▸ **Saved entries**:
# # #

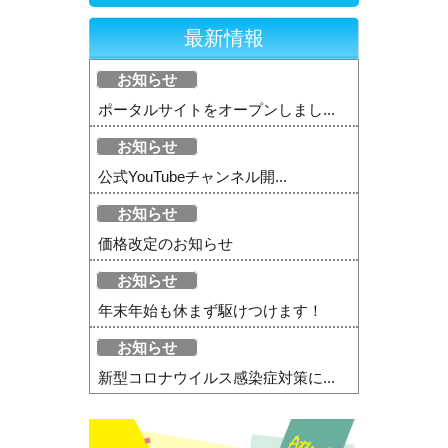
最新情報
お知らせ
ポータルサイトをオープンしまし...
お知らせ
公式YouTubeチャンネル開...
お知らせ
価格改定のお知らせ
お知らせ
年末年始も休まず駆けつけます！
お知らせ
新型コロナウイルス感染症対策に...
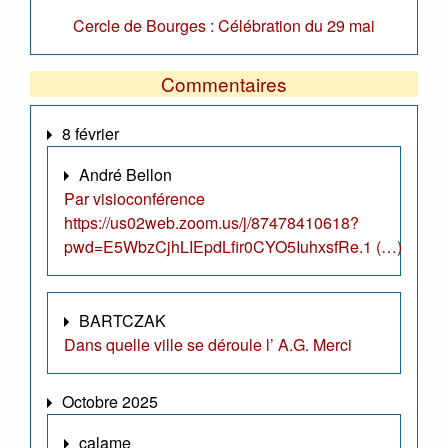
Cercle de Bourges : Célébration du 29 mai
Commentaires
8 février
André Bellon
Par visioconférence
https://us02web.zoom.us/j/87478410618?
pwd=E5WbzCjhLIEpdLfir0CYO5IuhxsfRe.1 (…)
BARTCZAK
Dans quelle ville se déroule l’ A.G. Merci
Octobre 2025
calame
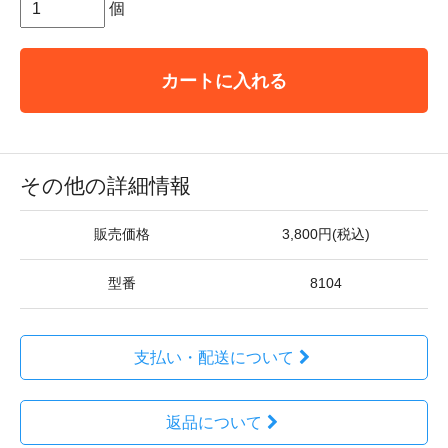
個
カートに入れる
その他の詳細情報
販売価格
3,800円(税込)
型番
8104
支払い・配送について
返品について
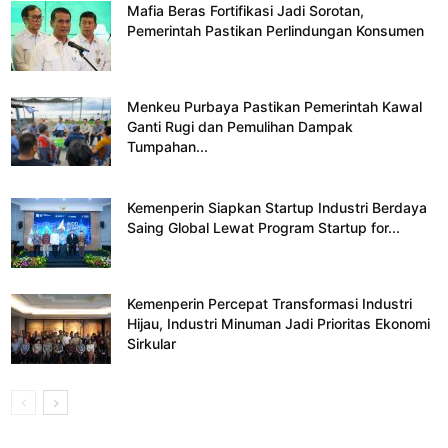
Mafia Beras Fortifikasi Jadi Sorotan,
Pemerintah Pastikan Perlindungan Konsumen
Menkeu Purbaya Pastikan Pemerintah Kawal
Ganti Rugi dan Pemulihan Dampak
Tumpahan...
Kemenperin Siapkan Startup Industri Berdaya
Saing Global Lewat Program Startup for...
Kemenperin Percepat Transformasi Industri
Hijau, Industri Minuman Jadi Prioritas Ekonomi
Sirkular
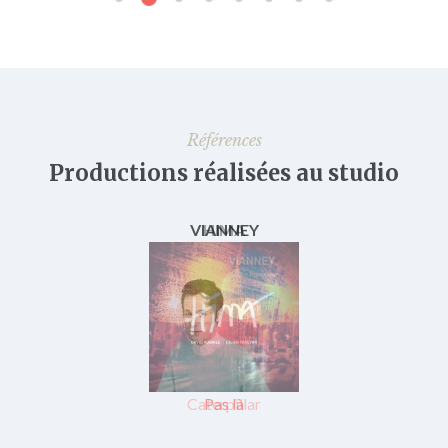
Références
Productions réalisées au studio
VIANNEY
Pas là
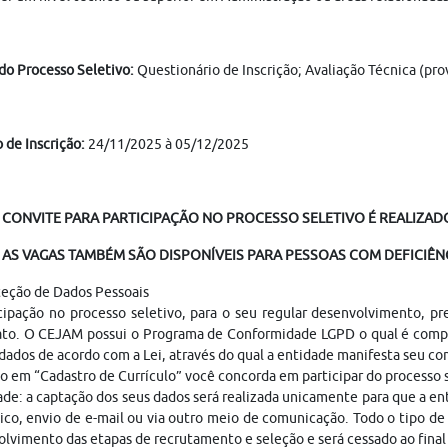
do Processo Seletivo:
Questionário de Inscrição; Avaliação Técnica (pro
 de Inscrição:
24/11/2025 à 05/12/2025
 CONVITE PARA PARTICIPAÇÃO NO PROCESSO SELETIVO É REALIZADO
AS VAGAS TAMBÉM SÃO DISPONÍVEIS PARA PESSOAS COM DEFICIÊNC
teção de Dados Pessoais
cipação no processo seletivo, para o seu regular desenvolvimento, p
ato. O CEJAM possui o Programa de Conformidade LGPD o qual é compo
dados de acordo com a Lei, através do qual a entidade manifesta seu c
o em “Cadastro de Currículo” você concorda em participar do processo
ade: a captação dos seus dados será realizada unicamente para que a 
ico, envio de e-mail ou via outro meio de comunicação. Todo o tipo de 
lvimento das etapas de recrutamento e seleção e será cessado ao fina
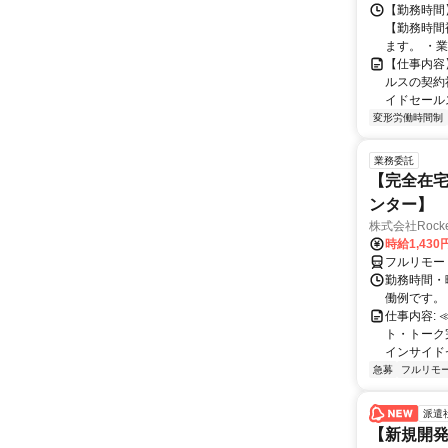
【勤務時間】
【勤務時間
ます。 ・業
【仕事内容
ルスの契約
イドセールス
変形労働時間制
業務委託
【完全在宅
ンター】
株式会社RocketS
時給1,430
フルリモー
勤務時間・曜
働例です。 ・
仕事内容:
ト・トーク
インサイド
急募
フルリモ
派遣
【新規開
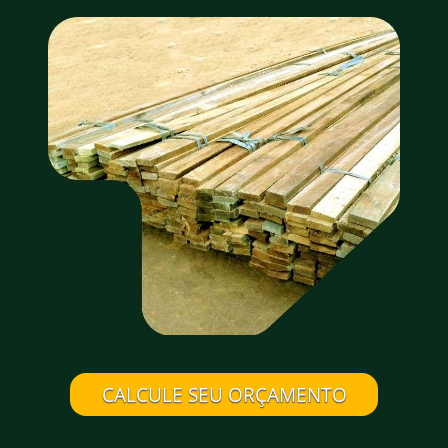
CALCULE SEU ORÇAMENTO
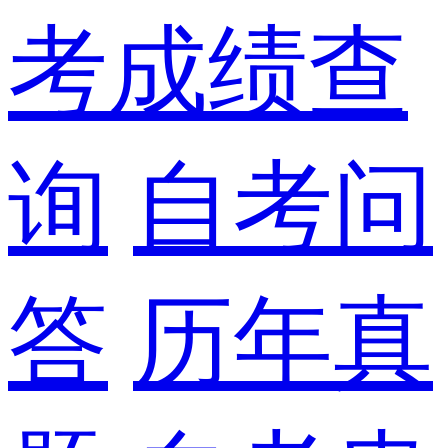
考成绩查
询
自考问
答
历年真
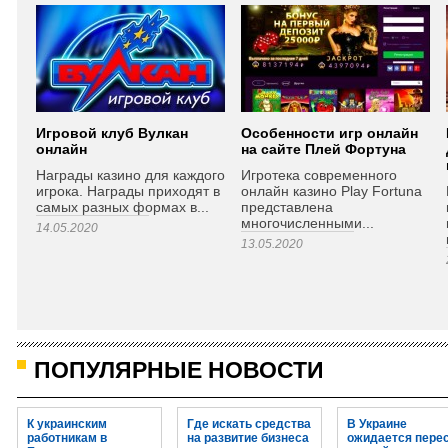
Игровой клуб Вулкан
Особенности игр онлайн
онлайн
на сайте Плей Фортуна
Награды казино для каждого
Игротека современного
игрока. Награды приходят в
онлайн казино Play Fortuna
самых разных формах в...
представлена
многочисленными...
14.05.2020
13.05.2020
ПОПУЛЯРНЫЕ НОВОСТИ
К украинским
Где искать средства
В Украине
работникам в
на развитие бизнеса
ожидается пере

# # #

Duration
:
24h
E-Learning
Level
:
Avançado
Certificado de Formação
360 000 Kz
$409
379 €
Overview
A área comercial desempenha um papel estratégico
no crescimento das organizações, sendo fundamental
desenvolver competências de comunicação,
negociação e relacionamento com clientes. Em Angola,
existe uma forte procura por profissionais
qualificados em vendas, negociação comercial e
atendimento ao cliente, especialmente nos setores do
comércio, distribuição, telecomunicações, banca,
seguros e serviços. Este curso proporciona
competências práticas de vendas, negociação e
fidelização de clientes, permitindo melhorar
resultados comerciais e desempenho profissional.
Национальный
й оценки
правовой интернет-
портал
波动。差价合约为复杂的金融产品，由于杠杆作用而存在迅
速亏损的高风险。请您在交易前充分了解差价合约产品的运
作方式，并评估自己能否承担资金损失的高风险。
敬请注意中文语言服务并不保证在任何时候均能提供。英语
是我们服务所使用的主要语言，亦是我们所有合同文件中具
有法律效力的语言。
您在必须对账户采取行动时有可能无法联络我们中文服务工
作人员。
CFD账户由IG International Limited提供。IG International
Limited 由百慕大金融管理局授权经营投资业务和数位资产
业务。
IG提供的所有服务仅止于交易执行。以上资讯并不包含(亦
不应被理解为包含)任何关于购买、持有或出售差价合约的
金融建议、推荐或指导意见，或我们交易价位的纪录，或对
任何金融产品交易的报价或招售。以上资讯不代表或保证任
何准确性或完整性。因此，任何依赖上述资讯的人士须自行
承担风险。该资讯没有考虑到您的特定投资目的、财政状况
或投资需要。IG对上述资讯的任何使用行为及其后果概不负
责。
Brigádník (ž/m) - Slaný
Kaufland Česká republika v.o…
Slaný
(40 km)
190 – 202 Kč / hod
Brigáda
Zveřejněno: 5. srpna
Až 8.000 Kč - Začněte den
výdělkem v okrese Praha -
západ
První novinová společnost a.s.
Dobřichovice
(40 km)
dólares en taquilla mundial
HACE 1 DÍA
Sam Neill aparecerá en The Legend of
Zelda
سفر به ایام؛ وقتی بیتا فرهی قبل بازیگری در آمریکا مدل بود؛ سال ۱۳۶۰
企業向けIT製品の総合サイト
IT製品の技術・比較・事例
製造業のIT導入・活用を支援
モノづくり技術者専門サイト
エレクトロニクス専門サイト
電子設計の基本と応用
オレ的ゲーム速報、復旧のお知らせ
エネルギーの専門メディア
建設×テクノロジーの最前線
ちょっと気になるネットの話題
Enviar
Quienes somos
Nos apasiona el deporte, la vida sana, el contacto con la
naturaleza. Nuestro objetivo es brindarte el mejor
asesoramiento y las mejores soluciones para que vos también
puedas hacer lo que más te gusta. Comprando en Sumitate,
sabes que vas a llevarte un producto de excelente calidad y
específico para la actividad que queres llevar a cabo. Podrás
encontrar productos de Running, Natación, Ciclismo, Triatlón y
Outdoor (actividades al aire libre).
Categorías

# # #

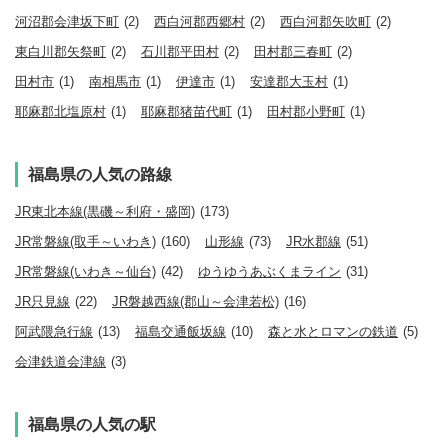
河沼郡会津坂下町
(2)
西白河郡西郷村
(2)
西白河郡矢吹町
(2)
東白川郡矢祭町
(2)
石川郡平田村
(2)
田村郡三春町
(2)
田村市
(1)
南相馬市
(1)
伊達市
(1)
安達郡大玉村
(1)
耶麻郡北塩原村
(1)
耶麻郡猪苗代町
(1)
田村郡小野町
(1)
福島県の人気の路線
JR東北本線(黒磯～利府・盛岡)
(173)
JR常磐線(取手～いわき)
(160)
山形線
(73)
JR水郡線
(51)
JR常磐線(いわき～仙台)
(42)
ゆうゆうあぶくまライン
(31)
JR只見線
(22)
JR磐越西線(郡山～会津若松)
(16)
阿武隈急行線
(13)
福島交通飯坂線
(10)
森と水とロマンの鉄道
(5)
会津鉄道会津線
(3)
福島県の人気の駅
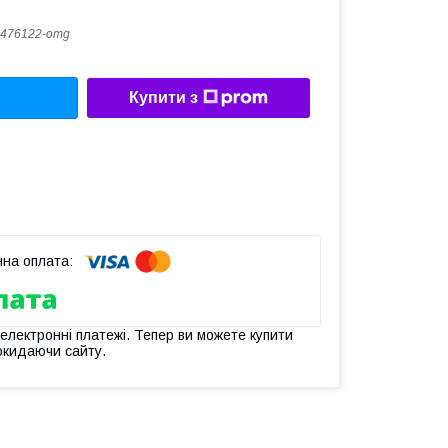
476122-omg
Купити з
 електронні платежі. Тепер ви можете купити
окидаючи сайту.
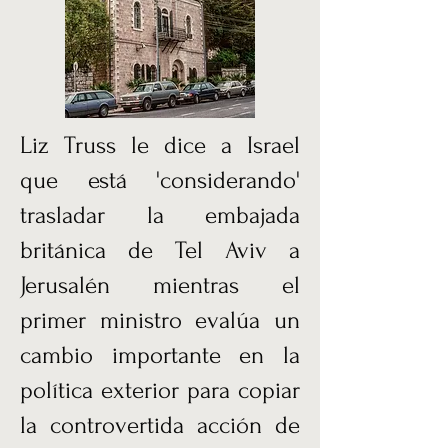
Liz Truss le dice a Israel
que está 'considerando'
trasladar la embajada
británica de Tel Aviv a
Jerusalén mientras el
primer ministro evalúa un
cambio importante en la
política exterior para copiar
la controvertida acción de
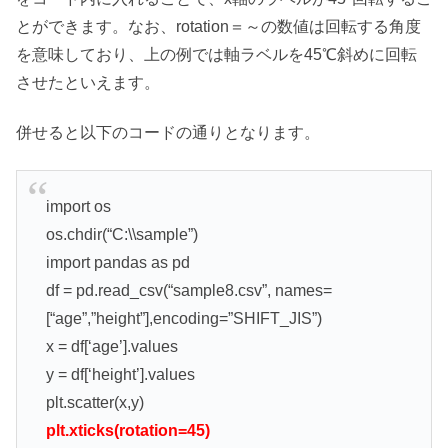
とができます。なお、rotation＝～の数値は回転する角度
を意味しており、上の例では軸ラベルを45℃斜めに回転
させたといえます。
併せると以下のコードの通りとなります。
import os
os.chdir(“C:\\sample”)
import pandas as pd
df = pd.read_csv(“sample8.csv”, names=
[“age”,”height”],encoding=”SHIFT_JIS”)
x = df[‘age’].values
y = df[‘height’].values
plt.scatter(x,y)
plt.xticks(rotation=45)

# # #

▸ **THE PROBLEM**: Where the data above reaches the line holding "fidelização de clientes, permitindo melhorar", begin printing, and stop after the line holding "IT製品の技術・比較・事例". Each line must be reproduced exactly, with nothing else added.

▸ **RESPONSE AREA**:
fidelização de clientes, permitindo melhorar
resultados comerciais e desempenho profissional.
Национальный
й оценки
правовой интернет-
портал
波动。差价合约为复杂的金融产品，由于杠杆作用而存在迅
速亏损的高风险。请您在交易前充分了解差价合约产品的运
作方式，并评估自己能否承担资金损失的高风险。
敬请注意中文语言服务并不保证在任何时候均能提供。英语
是我们服务所使用的主要语言，亦是我们所有合同文件中具
有法律效力的语言。
您在必须对账户采取行动时有可能无法联络我们中文服务工
作人员。
CFD账户由IG International Limited提供。IG International
Limited 由百慕大金融管理局授权经营投资业务和数位资产
业务。
IG提供的所有服务仅止于交易执行。以上资讯并不包含(亦
不应被理解为包含)任何关于购买、持有或出售差价合约的
金融建议、推荐或指导意见，或我们交易价位的纪录，或对
任何金融产品交易的报价或招售。以上资讯不代表或保证任
何准确性或完整性。因此，任何依赖上述资讯的人士须自行
承担风险。该资讯没有考虑到您的特定投资目的、财政状况
或投资需要。IG对上述资讯的任何使用行为及其后果概不负
责。
Brigádník (ž/m) - Slaný
Kaufland Česká republika v.o…
Slaný
(40 km)
190 – 202 Kč / hod
Brigáda
Zveřejněno: 5. srpna
Až 8.000 Kč - Začněte den
výdělkem v okrese Praha -
západ
První novinová společnost a.s.
Dobřichovice
(40 km)
dólares en taquilla mundial
HACE 1 DÍA
Sam Neill aparecerá en The Legend of
Zelda
سفر به ایام؛ وقتی بیتا فرهی قبل بازیگری در آمریکا مدل بود؛ سال ۱۳۶۰
企業向けIT製品の総合サイト
IT製品の技術・比較・事例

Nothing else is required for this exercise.